■ EXERCISES TO COMPLETE ■
a) Using the notebook code, say whether each statement agrees with it: (i) the stopwords package was already up to date when the download ran; (ii) the data is read from a file named frankenstein.txt; (iii) the tokenizing function keeps the original letter case of its input. Answer each with yes or no and quote the deciding words.
b) Set down the part of the notebook code that begins at the words "tokenizer = RegexpTokenizer(r'\w+')" and stops after the words "in stopwords.words('english'), tokens)". Copy it without any changes.

■ QUOTED PASSAGE ■
-*-

In [56]:
import numpy
import sys
from nltk.tokenize import RegexpTokenizer
from nltk.corpus import stopwords
from tensorflow.keras.models import Sequential
from tensorflow.keras.layers import Dense, Dropout, LSTM
from tensorflow.keras.utils import to_categorical
from tensorflow.keras.callbacks import ModelCheckpoint
import nltk

nltk.download('stopwords')


[nltk_data] Downloading package stopwords to
[nltk_data]     C:\Users\ACER\AppData\Roaming\nltk_data...
[nltk_data]   Package stopwords is already up-to-date!


True

In [57]:
#load data
file = open("frankenstein.txt").read()

In [58]:
def tokenize_words(input):
    input = input.lower()
    tokenizer = RegexpTokenizer(r'\w+')
    tokens = tokenizer.tokenize(input)
    filtered = filter(lambda token: token not in stopwords.words('english'), tokens)

-*-

■ RECORDS SHOWN ■
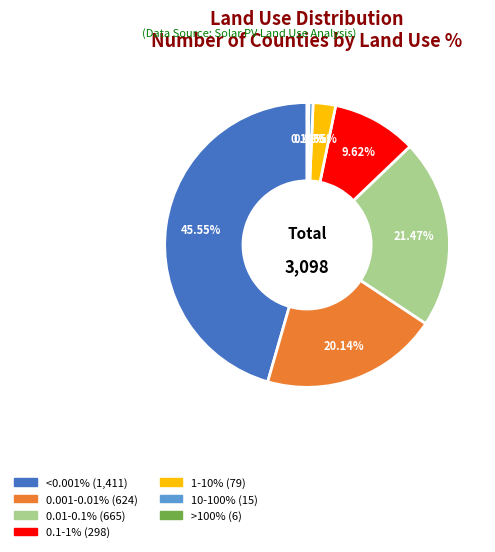

Combined, do 0.01-0.1% and 0.1-1% account for over 50%?

No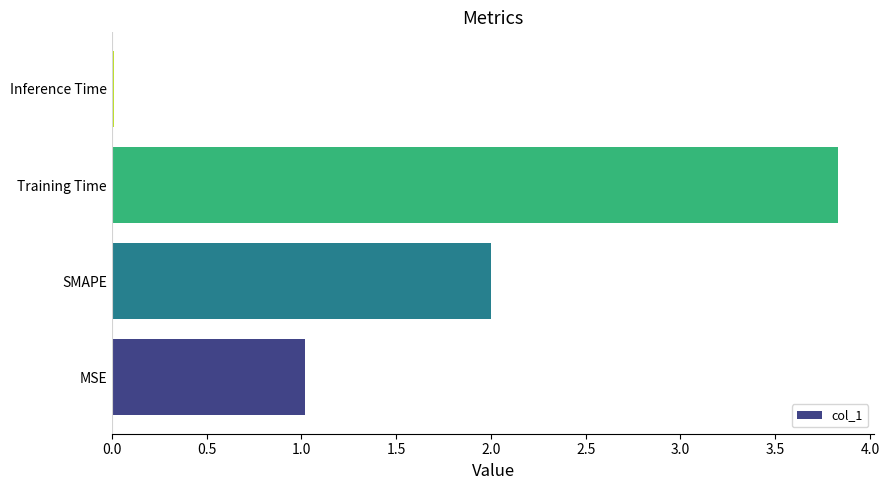

Read the value at Training Time.

3.8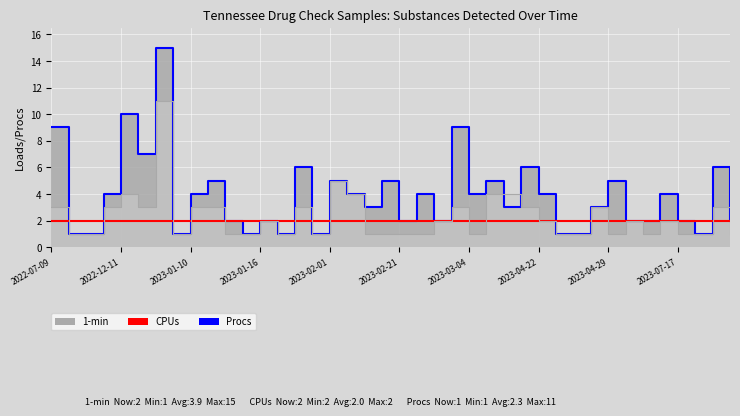

How many values in the 1-min series exceed 4?

13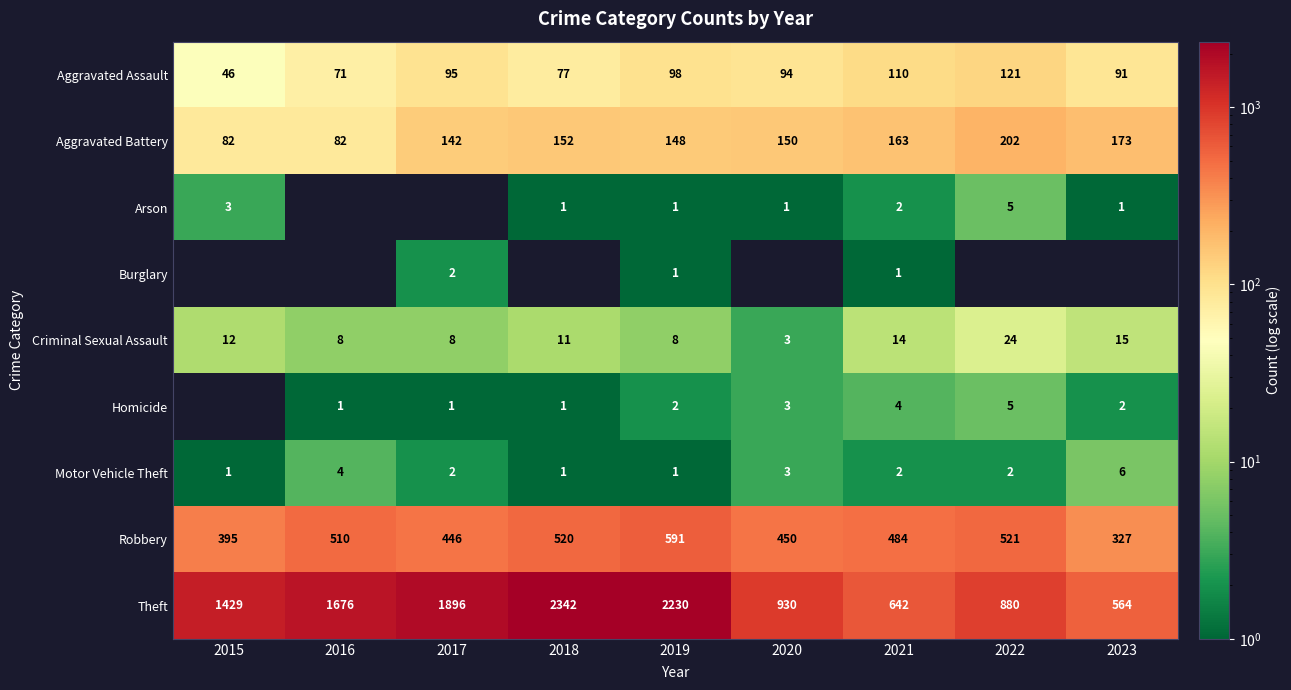

What is the total value across all series at 2021?

1422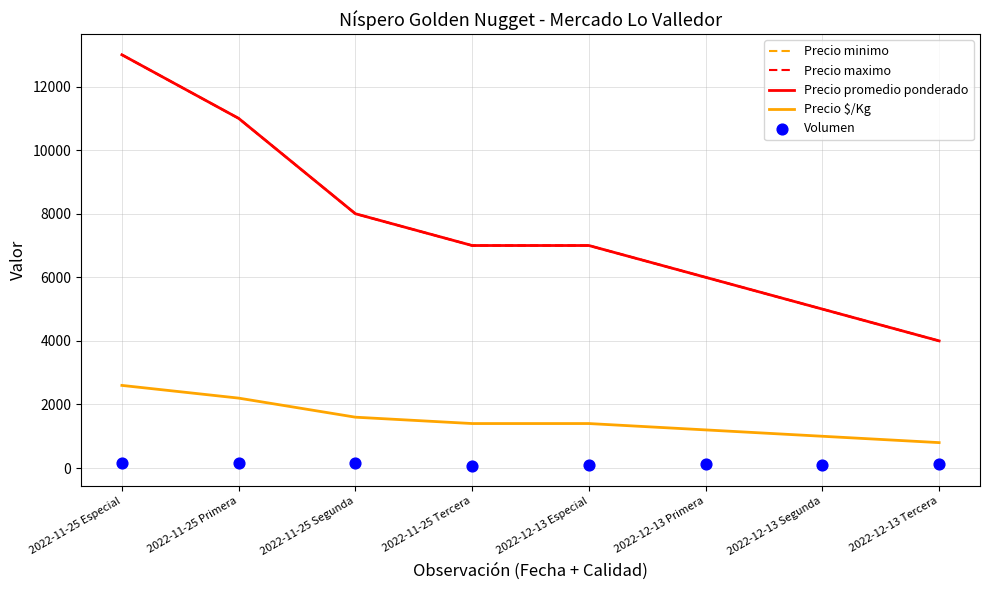

At which category is the sum across all series the highest?

2022-11-25 Especial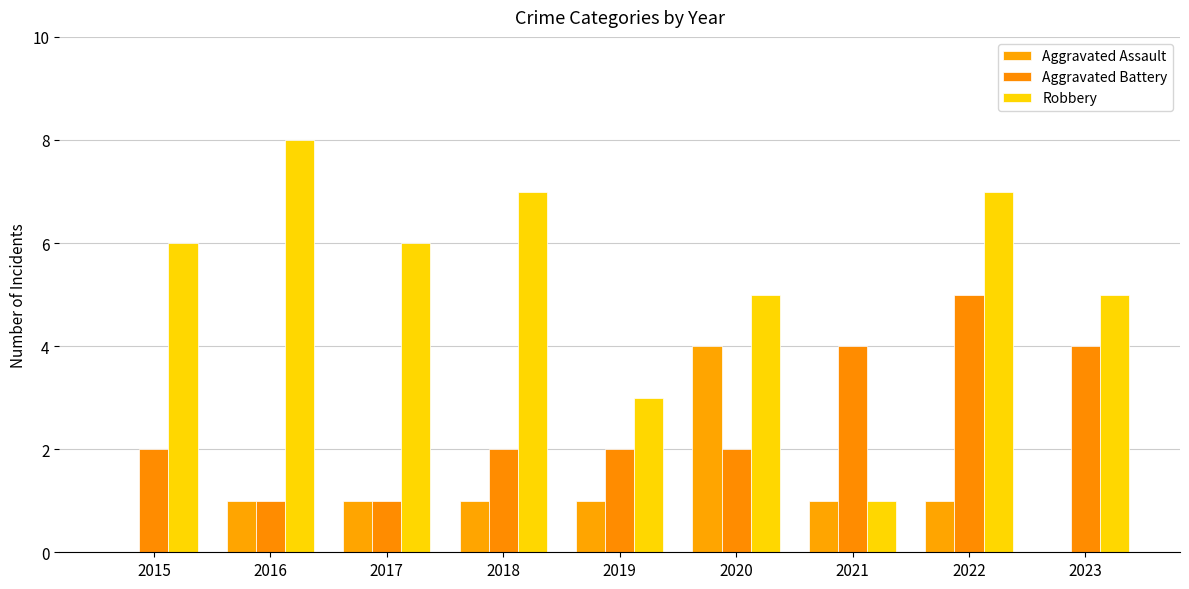

What is the average value of the Aggravated Battery series?

3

-*-

■ SOLVED PROBLEMS ■
a)
(i) Yes: "Package stopwords is already up-to-date!"
(ii) Yes: "file = open("frankenstein.txt").read()"
(iii) No: "input = input.lower()"

b)
tokenizer = RegexpTokenizer(r'\w+')
    tokens = tokenizer.tokenize(input)
    filtered = filter(lambda token: token not in stopwords.words('english'), tokens)